Welcome To My Blog...

This blog follows my journey of 2 different cochlear implants and my condition: Multiple mitochondrial DNA deletions I have started this blog 15 yrs too late but ill try my best to fit it all in! I have packed a lot of medical jargon into my life since I was 8.

There has been happiness and tears but I've come through it all with my family and my friends.I'm profoundly deaf as a result of a condition called Multiple mitochondrial DNA deletions or mitochondrial disease RRM2B as my professor Sir Dough Turnbull calls it! I have had since birth but I didn't find out this til I was 19. I have had 2 cochlear implants (at the age of 8 and then i lost the 1st cochlear implant in my right ear after 7 years due to a bad, accruing ear infection (which I couldnt fight off because of my mitochondrial condition) at the age of 15 and had a 2nd one implanted in my left ear that same year which I have now.

My Story

24 February 2011

3 different medications, 2 visits to the doc and lots of coughs...

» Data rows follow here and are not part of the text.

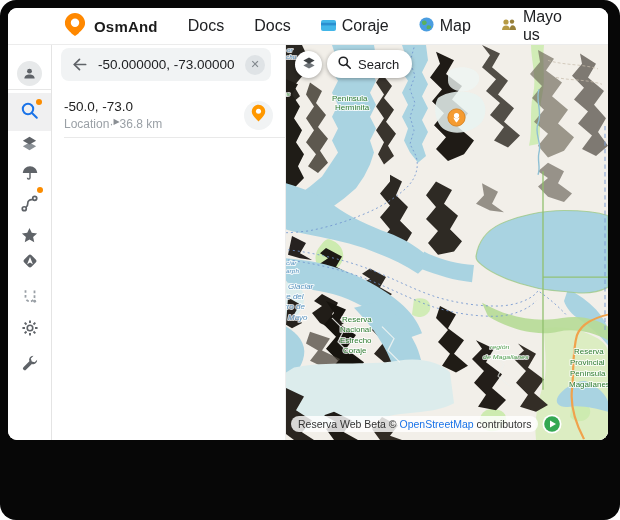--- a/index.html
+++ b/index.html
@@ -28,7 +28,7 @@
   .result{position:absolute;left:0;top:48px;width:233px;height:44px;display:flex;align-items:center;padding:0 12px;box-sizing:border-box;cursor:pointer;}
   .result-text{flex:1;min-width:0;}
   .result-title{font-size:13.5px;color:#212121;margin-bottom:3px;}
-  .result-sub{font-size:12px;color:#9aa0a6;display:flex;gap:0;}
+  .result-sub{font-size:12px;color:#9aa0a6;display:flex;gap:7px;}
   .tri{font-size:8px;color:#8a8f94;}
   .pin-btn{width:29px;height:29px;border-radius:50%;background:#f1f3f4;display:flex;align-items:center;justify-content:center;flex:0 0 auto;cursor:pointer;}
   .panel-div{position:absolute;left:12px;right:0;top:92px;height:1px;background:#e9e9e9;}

This has been going on far too long now! i feel im maybe starting to get somewehre now even though im exhuasted and tired from sleepless nights and lots and lots of coughing!
called my GP several times who has prescribed me 3 different medicenes and im now on the 3rd see if it helps.
ont he 2nd medicene prescribed we were told we could put it through my PEG once it has dissolved but it blocked it. we had to call out our district nurse who had never seen a button PEG like i have before.   she had to call my hospital in newcastle before attempting to change the button herself because my PEG nurse was busy elsewhere. Newcastle talked her through it and she almost struggled to get it in but it finally popped in! i was like thank bloody hell for that otherwise id have to stick with a catheter tube in there til the PEG nurse came.  Now the new peg button was in, she checked to see if it was unblocked and i could continue my peg feed since ive been ill and have needed it more than usual. I feel very tired and sinus are affected by sore eyes.
hopefully the 3rd time lucky medicene will do the trick! watch this space!

9 February 2011


I had the physiotherapist over yesterday for a reivew on how they can help me. We had a long chat about my muscles and how/where they ache/stick and the history of my mitochondrial condition.
She gave me some 3 excercises to try once a day to build up my strength in my muscles. She said it wasnt about being flexible or fast but to try and strength up the tummy core parts so it can help me to use my back and the bottom half of my body more because the physio told me im using more of my upperbody to get up and down etc or do things. she was also concerned about the way i walk because of my feet when they are relaxed sort of flop forward rather than stay upright so she hopes the exercises will help that.
other thatn that i found out im suffering from a viral infection and the doc doesnt have a time stamp on how long it will be before i get better. he gave me medicene for the mucus thats sticking in my throat. i also emailed Newcastle to let them know and they replied back saying the GP told me all the right thingjs and i just have to wait it out and continue my feeds over night.

5 February 2011

Touch phones,...

My phone is falling apart! oh nooo. its been a while since i lookied for phones since ive had my trusty phone for about 2 and half years and now the keypad is falling off!! too much texting?
Anyway, i looked at the latest phones and most of them seem to be touch screen kinda phones and ive never really been a fan of them! i want ny phone to look like a phone! I ususally went for sony erricson for the way it sounded clear when i take a call or cal someone.But now even sony erricsons seem to be going into touch screens too1 I worry aboutt touch screen side of things because of my cochlear implant.  ive never touched touch screens and then touched my cochlear implant but if they are anything like tv screens i worry they will scramble my MAP so ive sent an email to the cochlear implant centre to see if they are safe to use with cochlear implants.  if they are ok, i may consider one and enlist the help of my brother to help me look for one! anyway apart from that the left eye still feels strange and i keep closing it to foc us but ill ask about that at my next hospital review!